Reading, non-fiction. My most recent cruise (Oct 18 - 31) sailed southward along the eastern Adriatic coast with visits to the Croatian cities of Rovinj, Split, and Dubrovnik and Kotor in Montenegro. While in the USAF during the dark days of the Cold War, I  was stationed in West Germany and traveled a lot, but travel to/through Marshal Tito's dictatorial Yugoslavia was, of course, out of the question. My current trip to these four Balkan cities prompted me to reread Darkness at Noon, Arthur Koestler's classic work about the inner workings of Stalin's iron-fisted dictatorship.
     In Dubrovnik, there is a prominent map that pinpoints the exact locations of the 1,000+ bombs and artillery shells which fell on the city during the most recent Balkan conflict, the 1990-1991 siege. As I sat in the square near the city's again restored palace, I remembered reading accounts of Nazi Germany's extreme brutality in Yugoslavia and reflected on the hospitality tendered the many German tourists who now flock southward, especially in the wintertime. Strange, the vicissitudes of war and peace, of enemies now friends.

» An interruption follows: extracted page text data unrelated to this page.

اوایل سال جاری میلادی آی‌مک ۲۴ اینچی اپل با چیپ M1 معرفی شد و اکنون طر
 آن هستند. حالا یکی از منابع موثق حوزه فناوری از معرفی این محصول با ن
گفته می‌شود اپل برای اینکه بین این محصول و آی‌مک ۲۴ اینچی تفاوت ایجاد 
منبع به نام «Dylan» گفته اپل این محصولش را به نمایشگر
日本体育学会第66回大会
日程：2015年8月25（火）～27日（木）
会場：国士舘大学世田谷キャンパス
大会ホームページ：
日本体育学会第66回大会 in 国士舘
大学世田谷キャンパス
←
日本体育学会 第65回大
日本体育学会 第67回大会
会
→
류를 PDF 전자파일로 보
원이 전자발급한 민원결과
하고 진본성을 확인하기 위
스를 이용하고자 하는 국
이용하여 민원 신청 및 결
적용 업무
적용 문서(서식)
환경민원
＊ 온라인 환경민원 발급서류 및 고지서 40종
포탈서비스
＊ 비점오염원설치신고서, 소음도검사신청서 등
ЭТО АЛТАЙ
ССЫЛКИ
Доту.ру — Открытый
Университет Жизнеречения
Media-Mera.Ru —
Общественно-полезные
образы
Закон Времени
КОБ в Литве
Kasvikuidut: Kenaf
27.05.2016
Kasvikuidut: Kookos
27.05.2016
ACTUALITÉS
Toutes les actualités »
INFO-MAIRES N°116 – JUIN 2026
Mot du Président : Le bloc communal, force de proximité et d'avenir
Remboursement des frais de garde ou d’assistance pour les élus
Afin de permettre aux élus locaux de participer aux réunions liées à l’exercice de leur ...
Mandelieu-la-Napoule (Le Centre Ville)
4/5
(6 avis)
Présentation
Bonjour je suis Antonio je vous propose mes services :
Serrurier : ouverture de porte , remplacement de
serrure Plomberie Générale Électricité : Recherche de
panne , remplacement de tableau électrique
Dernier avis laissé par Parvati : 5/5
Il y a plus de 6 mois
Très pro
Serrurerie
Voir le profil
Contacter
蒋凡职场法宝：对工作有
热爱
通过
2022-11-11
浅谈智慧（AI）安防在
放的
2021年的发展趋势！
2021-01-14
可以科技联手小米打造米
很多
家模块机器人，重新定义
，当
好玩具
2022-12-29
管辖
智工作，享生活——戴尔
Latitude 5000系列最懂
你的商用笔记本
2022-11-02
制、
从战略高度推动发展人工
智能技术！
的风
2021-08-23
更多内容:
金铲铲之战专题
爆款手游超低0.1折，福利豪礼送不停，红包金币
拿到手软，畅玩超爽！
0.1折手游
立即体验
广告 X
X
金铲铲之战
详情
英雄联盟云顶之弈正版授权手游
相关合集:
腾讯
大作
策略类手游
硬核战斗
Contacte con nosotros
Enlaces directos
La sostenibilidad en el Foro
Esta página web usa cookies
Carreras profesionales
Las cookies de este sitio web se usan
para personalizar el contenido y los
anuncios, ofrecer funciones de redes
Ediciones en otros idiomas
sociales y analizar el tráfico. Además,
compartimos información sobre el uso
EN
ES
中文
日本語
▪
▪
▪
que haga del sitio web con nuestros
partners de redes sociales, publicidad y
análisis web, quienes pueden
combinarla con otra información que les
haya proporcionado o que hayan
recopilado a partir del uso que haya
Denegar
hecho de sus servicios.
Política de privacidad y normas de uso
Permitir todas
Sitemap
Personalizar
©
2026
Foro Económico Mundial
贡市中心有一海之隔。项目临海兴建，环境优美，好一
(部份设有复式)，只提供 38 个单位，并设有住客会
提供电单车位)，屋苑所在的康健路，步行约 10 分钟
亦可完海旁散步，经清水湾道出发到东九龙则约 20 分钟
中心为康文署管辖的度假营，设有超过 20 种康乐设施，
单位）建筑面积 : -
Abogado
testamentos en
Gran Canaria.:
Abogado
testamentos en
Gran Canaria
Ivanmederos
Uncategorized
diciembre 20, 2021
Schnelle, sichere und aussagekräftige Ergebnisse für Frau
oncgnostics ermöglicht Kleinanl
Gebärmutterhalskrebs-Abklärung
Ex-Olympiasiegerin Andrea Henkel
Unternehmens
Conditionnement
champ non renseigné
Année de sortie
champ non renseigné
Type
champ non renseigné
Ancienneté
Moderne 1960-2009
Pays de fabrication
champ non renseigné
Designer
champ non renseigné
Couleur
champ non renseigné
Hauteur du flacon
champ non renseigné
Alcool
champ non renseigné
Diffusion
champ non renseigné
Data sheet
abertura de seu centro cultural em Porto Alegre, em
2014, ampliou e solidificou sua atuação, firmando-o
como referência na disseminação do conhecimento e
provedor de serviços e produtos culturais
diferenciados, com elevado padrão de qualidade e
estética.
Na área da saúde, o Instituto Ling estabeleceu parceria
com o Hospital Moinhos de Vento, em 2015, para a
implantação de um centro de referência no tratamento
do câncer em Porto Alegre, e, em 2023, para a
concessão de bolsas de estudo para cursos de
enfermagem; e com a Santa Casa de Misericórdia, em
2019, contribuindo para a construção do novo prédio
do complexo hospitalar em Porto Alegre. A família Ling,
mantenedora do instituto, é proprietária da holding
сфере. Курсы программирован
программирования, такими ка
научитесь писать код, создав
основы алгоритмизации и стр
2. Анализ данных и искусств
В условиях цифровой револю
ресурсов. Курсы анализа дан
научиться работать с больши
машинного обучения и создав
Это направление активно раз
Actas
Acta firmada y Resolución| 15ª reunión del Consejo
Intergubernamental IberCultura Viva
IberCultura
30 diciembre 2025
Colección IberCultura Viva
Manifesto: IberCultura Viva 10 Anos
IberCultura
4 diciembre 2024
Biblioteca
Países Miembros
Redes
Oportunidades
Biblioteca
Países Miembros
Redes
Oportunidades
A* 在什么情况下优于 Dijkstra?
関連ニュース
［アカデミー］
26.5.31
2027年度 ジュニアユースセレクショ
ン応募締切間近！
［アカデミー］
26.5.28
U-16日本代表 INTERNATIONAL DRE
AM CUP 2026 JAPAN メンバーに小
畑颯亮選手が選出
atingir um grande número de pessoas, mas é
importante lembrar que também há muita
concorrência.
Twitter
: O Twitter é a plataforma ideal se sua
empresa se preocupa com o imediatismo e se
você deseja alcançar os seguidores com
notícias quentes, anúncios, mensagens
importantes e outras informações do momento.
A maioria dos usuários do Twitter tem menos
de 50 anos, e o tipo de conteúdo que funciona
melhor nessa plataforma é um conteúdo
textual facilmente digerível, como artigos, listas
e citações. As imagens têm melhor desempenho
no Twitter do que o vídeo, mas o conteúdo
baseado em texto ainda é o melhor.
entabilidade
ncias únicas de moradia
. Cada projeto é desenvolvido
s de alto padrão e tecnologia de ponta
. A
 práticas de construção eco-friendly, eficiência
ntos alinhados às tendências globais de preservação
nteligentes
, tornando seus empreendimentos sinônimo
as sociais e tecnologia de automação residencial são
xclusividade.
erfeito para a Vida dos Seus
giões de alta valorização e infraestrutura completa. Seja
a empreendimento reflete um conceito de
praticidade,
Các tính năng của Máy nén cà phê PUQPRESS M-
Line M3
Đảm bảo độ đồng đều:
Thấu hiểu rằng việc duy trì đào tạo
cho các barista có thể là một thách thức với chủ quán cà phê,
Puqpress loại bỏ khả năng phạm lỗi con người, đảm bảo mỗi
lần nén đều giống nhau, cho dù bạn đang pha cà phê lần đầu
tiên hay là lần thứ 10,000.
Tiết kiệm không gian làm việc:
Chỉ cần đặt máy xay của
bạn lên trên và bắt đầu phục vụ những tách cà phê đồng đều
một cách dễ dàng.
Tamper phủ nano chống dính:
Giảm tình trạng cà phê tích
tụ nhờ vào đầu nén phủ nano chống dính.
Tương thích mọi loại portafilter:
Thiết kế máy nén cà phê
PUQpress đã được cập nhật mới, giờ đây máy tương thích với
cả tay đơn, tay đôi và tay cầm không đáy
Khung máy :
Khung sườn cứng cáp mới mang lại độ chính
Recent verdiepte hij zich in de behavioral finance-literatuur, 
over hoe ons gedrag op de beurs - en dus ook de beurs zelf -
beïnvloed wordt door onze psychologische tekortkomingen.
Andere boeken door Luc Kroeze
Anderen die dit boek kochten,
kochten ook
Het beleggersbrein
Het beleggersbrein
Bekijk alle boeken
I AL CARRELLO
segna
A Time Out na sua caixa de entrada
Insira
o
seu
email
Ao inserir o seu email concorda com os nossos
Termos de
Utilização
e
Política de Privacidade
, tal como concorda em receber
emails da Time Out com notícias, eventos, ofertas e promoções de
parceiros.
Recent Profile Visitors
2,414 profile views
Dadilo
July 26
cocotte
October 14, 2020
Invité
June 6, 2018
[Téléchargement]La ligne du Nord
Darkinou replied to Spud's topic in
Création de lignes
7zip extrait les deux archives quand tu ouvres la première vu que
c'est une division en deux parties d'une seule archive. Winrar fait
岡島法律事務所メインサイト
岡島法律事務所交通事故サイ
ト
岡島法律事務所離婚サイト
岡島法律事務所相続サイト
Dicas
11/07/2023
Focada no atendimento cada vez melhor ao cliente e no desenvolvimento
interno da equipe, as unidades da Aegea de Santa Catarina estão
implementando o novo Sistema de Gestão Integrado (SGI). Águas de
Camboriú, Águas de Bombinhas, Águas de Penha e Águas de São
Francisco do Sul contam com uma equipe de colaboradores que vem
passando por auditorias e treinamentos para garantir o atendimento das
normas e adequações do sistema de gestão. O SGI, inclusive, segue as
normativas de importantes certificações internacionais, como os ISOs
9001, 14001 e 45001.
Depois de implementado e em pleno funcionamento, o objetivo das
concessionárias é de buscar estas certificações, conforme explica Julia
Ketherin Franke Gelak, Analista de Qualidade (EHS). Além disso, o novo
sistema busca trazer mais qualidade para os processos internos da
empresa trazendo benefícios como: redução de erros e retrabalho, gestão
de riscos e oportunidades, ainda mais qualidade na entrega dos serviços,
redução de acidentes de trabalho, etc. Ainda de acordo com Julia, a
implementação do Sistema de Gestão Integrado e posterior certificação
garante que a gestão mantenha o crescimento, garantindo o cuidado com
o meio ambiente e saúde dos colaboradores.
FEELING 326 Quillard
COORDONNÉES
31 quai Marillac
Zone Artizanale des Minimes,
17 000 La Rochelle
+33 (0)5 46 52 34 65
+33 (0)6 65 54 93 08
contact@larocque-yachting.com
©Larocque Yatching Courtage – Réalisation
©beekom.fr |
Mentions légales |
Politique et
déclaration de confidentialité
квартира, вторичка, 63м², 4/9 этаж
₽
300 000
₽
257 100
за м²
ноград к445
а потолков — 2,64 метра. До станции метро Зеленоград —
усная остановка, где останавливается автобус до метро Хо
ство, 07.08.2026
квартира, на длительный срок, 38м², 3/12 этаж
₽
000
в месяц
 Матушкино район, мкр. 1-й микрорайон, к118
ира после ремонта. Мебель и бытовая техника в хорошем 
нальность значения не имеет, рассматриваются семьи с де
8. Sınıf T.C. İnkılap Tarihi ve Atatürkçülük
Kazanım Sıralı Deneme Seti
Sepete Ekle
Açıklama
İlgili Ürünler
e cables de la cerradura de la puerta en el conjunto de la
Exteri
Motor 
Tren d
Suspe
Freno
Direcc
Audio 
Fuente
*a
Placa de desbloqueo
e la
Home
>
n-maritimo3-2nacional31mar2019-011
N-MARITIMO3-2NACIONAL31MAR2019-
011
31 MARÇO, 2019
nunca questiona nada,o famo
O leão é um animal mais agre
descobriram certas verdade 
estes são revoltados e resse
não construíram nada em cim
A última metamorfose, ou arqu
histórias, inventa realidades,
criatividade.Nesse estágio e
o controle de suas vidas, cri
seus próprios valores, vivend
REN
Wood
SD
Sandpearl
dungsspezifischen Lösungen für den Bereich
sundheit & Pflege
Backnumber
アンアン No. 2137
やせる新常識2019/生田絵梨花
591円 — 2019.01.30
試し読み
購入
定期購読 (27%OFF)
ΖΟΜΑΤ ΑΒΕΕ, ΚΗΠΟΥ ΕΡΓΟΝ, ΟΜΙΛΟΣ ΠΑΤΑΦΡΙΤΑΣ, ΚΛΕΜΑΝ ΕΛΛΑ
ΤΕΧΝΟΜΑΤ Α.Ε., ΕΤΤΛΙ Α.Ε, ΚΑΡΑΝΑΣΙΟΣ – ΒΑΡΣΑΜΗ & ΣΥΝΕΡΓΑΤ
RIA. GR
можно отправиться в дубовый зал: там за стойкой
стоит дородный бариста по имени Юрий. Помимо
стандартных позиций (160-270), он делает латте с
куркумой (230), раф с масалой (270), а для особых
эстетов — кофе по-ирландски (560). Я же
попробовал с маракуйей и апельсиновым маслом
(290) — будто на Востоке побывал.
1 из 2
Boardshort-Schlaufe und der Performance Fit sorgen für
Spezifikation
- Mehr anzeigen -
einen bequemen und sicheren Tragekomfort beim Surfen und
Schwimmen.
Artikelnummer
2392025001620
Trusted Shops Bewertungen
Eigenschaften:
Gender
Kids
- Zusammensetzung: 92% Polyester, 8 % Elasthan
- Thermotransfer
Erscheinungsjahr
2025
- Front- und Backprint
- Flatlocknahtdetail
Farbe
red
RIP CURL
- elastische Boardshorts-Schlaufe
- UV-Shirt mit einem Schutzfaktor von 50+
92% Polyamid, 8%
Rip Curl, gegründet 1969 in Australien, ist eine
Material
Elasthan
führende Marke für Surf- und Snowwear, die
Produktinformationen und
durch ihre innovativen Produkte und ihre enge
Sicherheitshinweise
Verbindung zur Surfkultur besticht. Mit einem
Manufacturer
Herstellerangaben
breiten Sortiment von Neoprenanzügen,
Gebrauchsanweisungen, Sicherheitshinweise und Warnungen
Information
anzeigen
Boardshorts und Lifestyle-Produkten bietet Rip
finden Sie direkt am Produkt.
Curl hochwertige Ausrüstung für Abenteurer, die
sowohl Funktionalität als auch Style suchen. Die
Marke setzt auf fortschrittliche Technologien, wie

The Republican debates. In commenting on NJ governor Christie being knocked off  the main debate stage , Washington Post columnist E.J. Dionne said,   

If the Republicans did listen to the New Jersey governor, they might not have to complain about how their encounters have become a blend of a professional wrestling match and a hallway argument among high school students...Their real problem is not with formats or with who is asking what questions. It’s their own profound lack of empathy....They worry that any hints of social concern or generosity might make them sound like — God forbid! — liberals. 

     Meanwhile, the Democrats wait in the wings for their first "get together" on Saturday evening. 

Thank you for reading. Have a good week. We have our first significant snowfall in the city, but this, too, shall quickly pass in tomorrow's high altitude sunshine.